Münchner "Baal"-Entscheidung

Ein "Bärendienst" an Brecht

Nicolas Stemann im Gespräch mit Andrea Gerk · 19.02.2015
Noch zweimal darf Brechts "Baal" in der Inszenierung von Frank Castorf aufgeführt werden, dann ist Schluss. Das sei kein Kompromiss, sondern eine Niederlage des Theaters, meint der Regisseur Nicolas Stemann.
Gestern einigten sich der Suhrkamp-Verlag und das Münchner Residenztheater hinsichtlich der umstrittenen Aufführung von Brechts "Baal" in der Inszenierung von Frank Castorf.
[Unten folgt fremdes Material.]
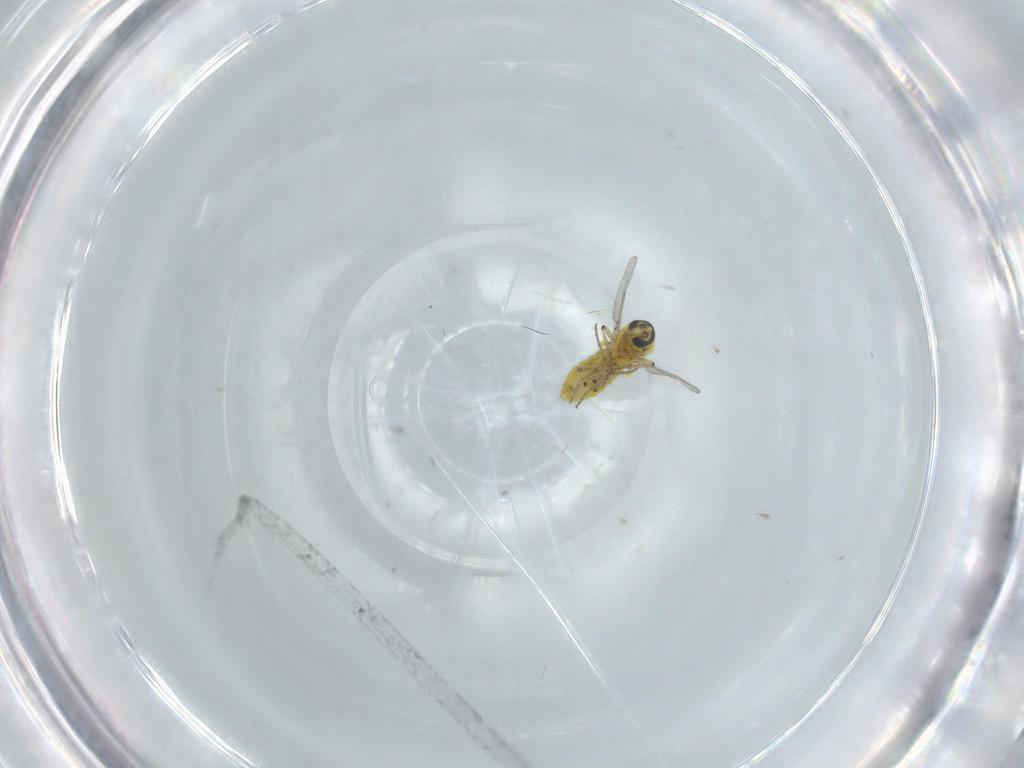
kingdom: Animalia
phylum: Arthropoda
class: Insecta
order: Diptera
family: Ceratopogonidae
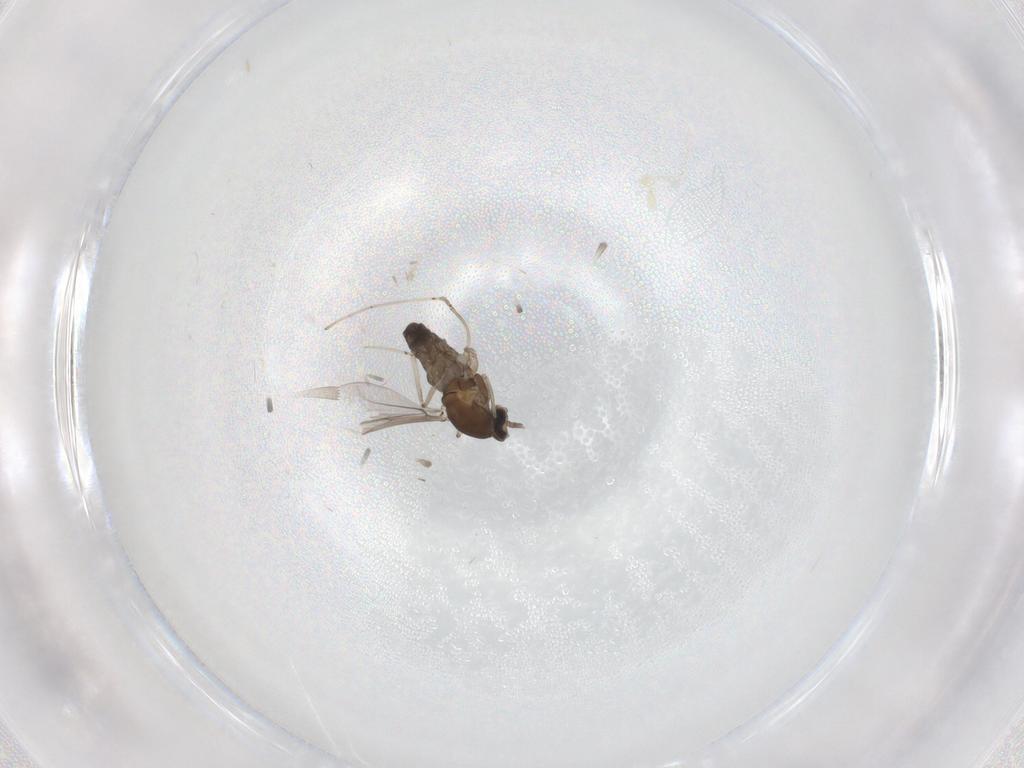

Der Regisseur Nicolas Stemann kritisiert diese Entscheidung: Dabei handele es sich nicht um einen Kompromiss, sondern um eine Niederlage des Residenztheaters. Für überraschend hält der Regisseur diesen Ausgang gleichwohl nicht: "Man weiß, dass die Brecht-Erben so drauf sind, und die nehmen sich auch gerne wichtig. Und die Rechtslage ist – da muss man in diesem Fall sagen: leider – auf ihrer Seite."
Kritisch sieht Stemann auch das Vorgehen Frank Castorfs: "Ich glaube, dass Castorf letztendlich an dieser harten Konfrontation Interesse hatte und nicht so sehr daran, eine Lösung zu finden."
Resultat des Streits: kein Brecht mehr auf der Bühne?
Eine restriktive Haltung gegenüber Veränderungen am Originaltext wie bei den Brecht-Erben berge die Gefahr, dass die Stücke des Dichters nicht mehr auf die Bühne gebracht werde, warnt Stemann. "Brecht erweisen sie damit einen Bärendienst." Dessen Texte brauchten diesen Schutz nicht. "Der kann sich durchaus selber wehren", betonte er. "Und das sind ja die Auseinandersetzungen, die mich dann als Regisseur interessieren, wenn ich mit einem Kampf vielleicht auch mit einem Text gehe. Dann möchte ich ja, dass der Text sich selber wehrt und dass nicht sein Anwalt bei mir anruft."